Microsoft wants to challenge “open source” because they know they can’t compete with software freedom. Microsoft is a proprietor and what they sell caters to people focusing on price and features — two values that matter a great deal to the open source movement. The open source movement was built to deny software freedom in exchange for values Open Source Initiative founders believed that their target audience—business—would respond to. So, goodbye software freedom, hello leveraging an unpaid workforce to help write software in exchange for a slightly more amenable license.

Soon, OpenOffice.org v2.0 will come out (beta versions are available now), but there’s a catch: some of its functionality is based on a Java runtime engine which is non-free software (Sun Microsystem’s JRE).

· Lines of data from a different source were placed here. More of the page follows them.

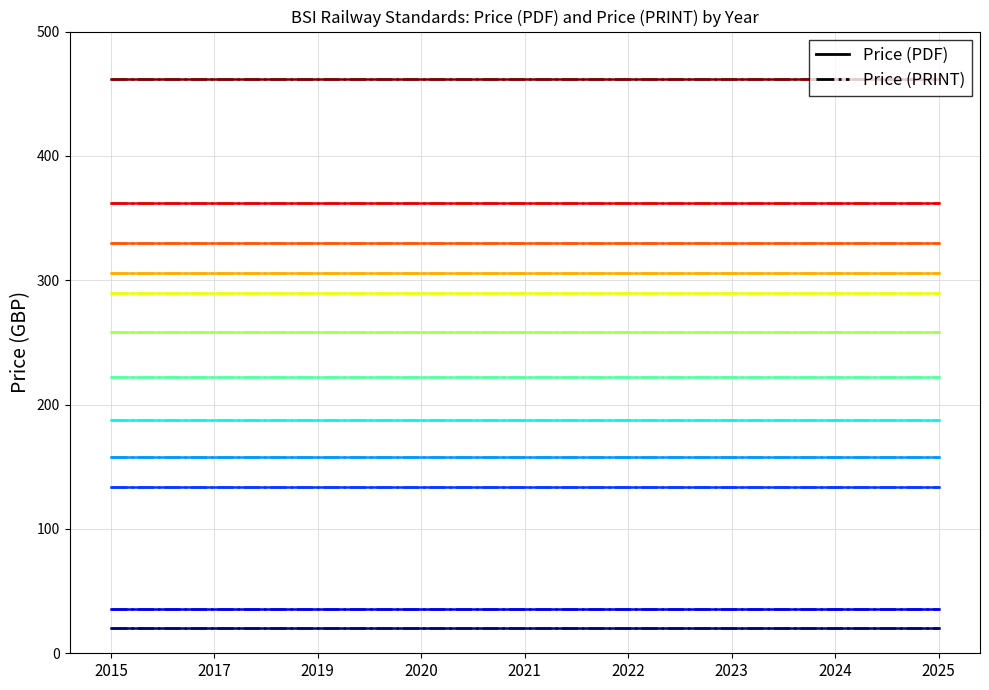

True or false: Price (PDF) and Price (PRINT) intersect in this chart.

False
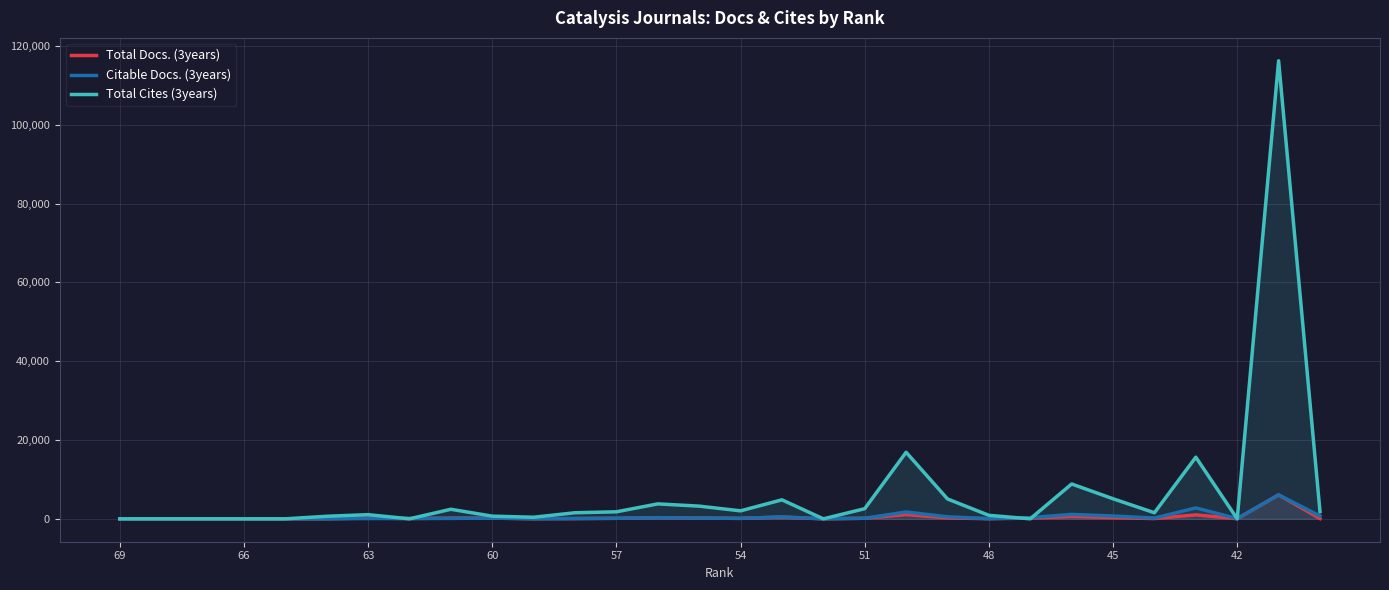

Which series has the largest total across all categories?

Total Cites (3years)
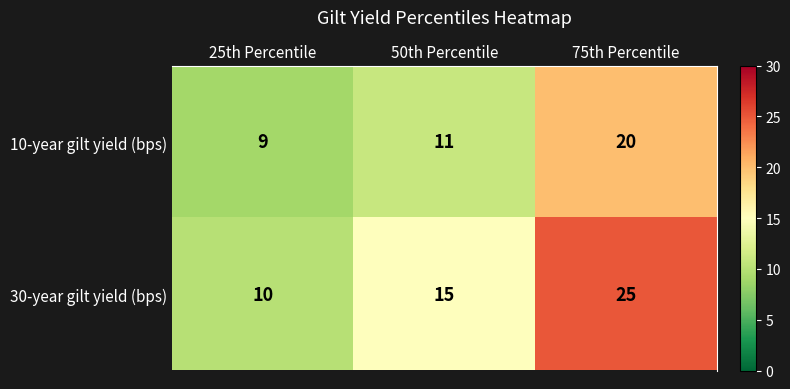

Where is 30-year gilt yield (bps) nearest to the value 17?

50th Percentile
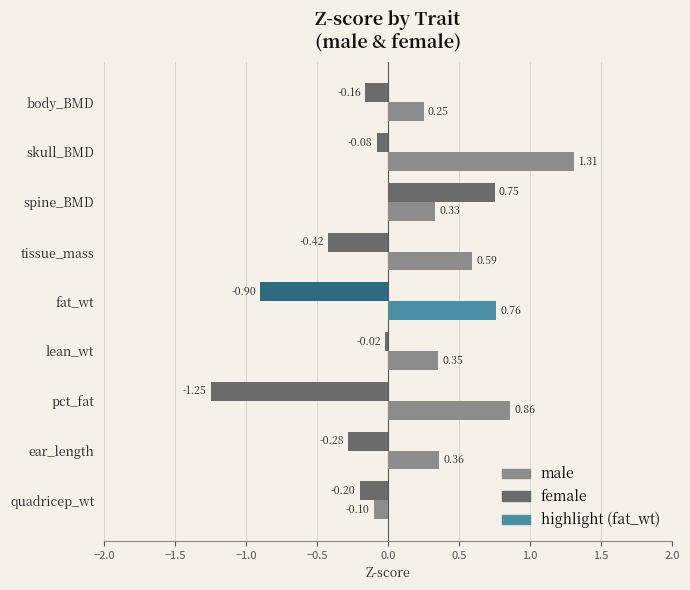

Between body_BMD and pct_fat, which series saw the biggest shift?

female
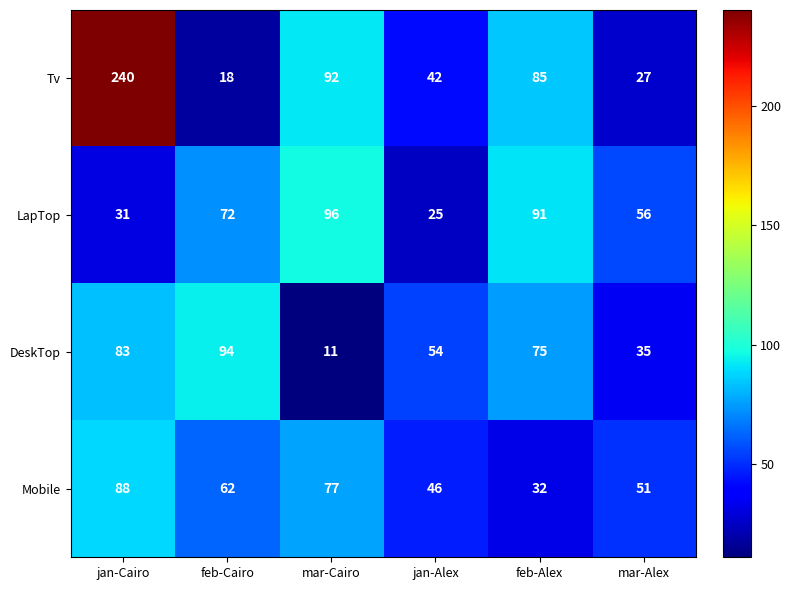

Count the number of data series in this chart.

4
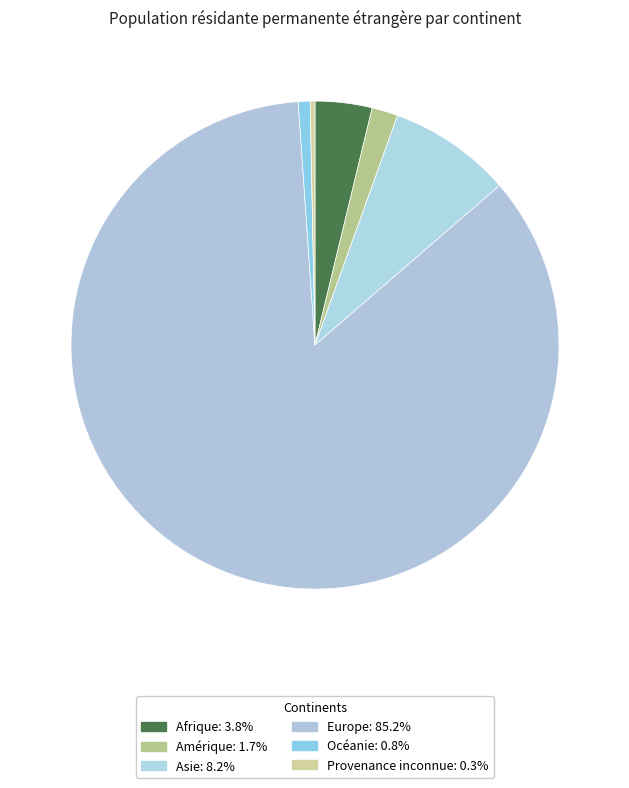

To the nearest percent, what is the difference between the Provenance inconnue and Europe slice percentages?

85%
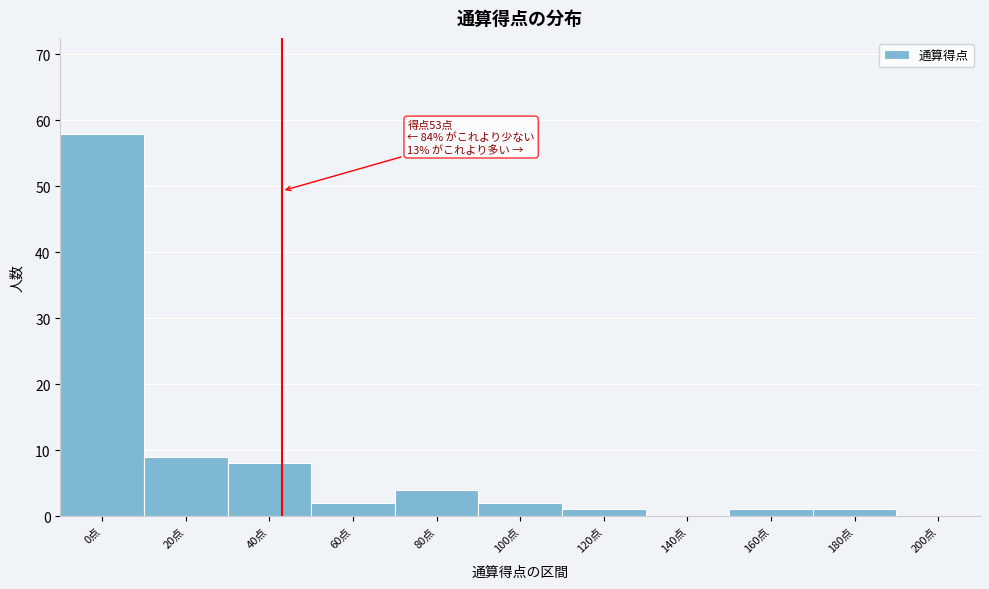

Reading left to right, list all the values displayed in this chart.

0点=58	20点=9	40点=8	60点=2	80点=4	100点=2	120点=1	140点=0	160点=1	180点=1	200点=0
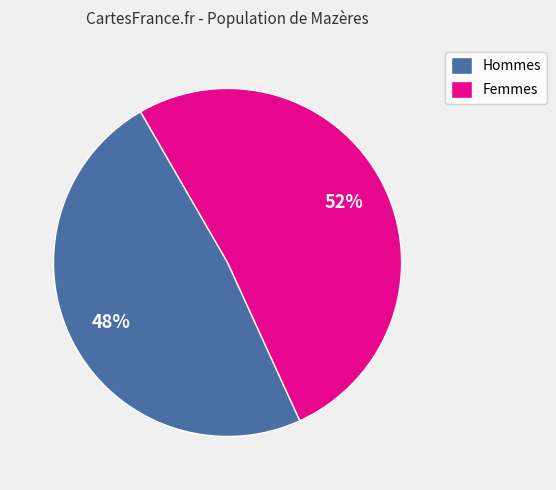

What percentage is the Femmes slice, to the nearest percent?

52%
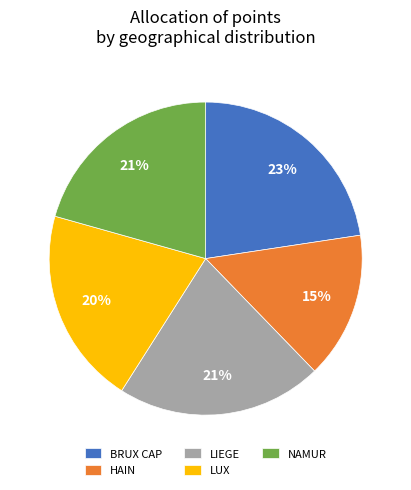

Between NAMUR and HAIN, which is larger?

NAMUR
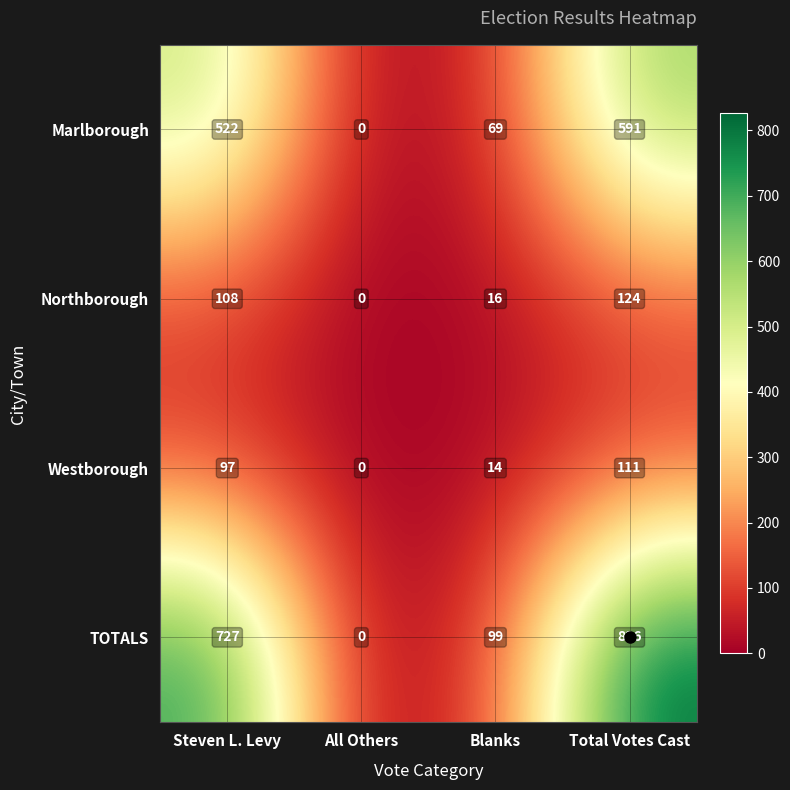

What is the difference between the maximum and minimum values in the Marlborough series?

591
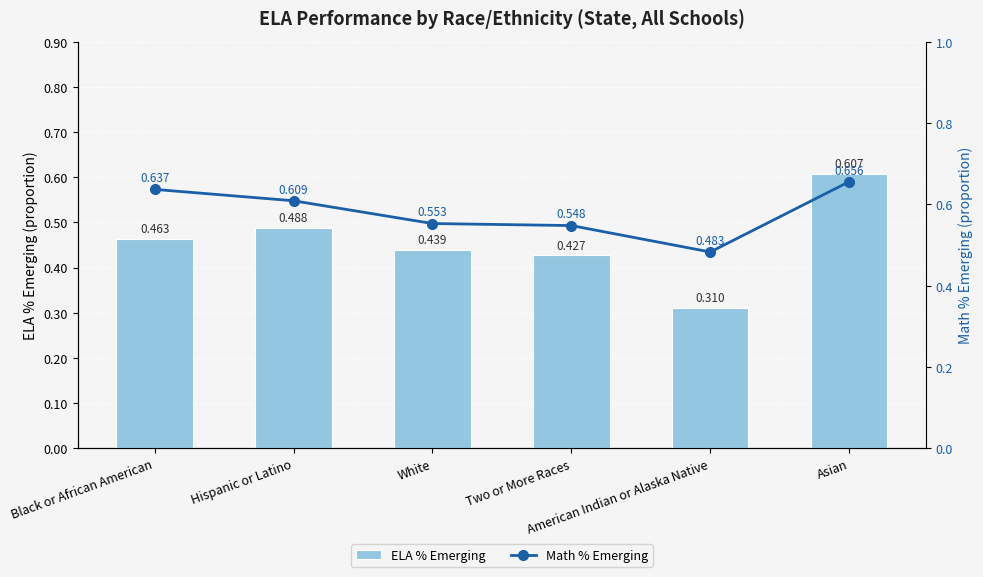

Count the number of data series in this chart.

2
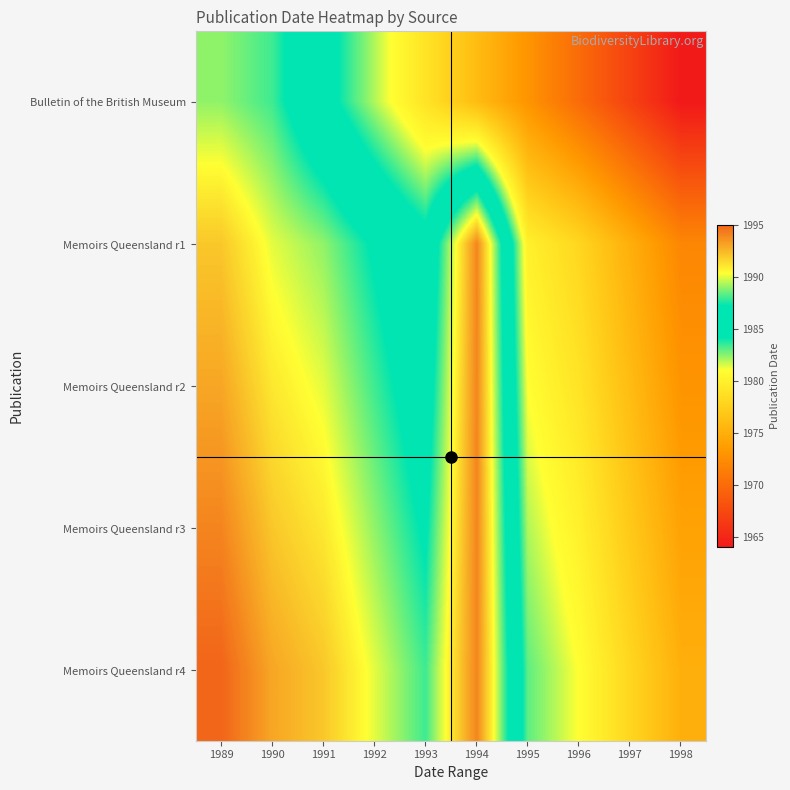

List the series in order of their peak value, highest first.

Memoirs Queensland r4, Memoirs Queensland r1, Memoirs Queensland r2, Memoirs Queensland r3, Bulletin of the British Museum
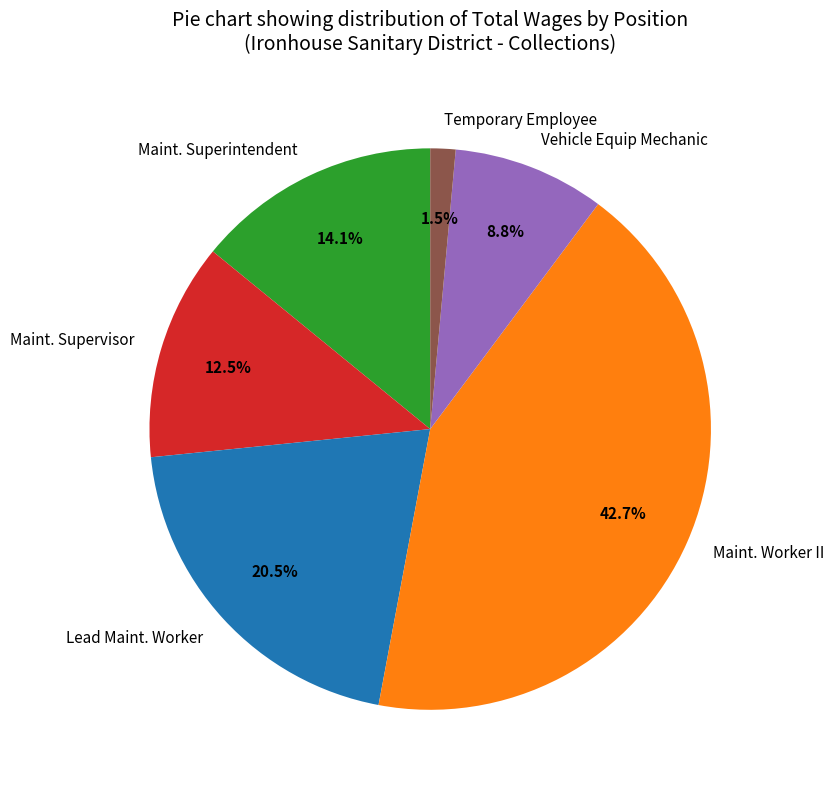

Combined, do Maint. Worker II and Temporary Employee account for over 50%?

No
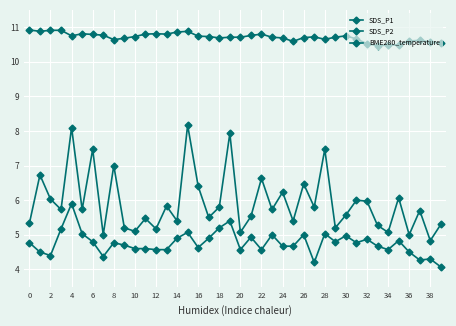

How many lines are shown in the chart?

3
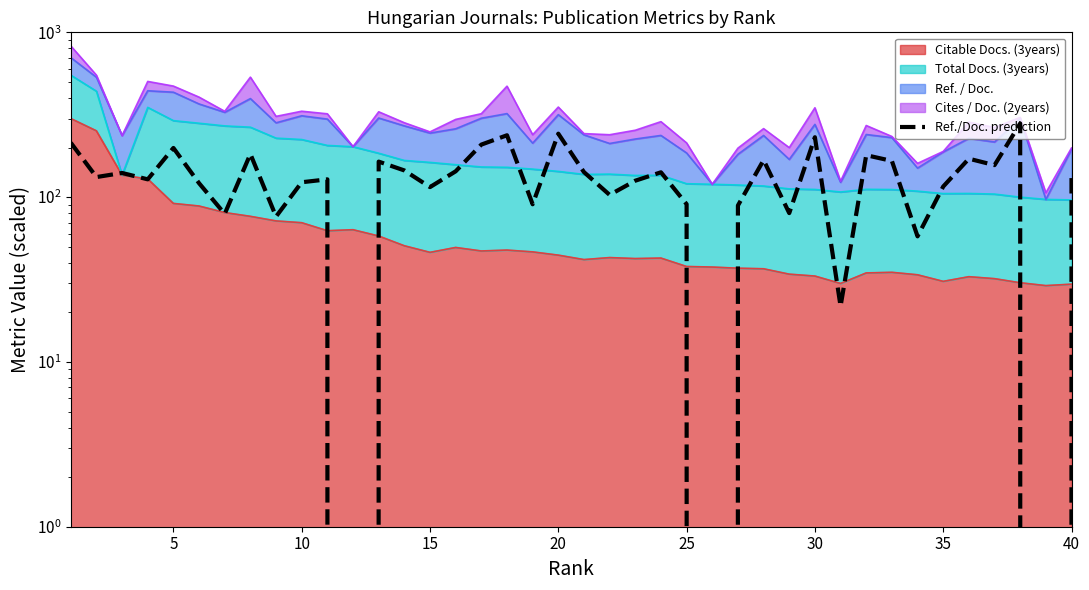

Does the chart have visible grid lines?

No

This means that some of OO.org’s functionality is written in a programming language (Java) for which there is no free software replacement yet. Therefore, in order to run some parts of OO.org v2.0, users will need to install Sun’s non-free JRE or do without the functionality. Fortunately for most users, the bulk of OO.org’s most popular functions (word processing, drawing, presentation, spreadsheet, and equation editor) are not adversely affected.

But the message is clear: this is what happens when you stop caring about software freedom. Richard Stallman, founder of the free software community, warned us about this. He said that such a program would be “free but shackled” to a non-free program, and thus not useful in the free world where users run nothing but free software.

Frank Schönheit is a Sun employee cited in a Newsforge article on OO.o 2.0. He is quoted as saying that “functionality is what matters”, and he’s not lying. For software proprietors and for the audience the open source movement speaks to, adopting proprietary software in order to get some job done is a perfectly amenable thing to do. For free software advocates, writing a free software replacement is far more attractive.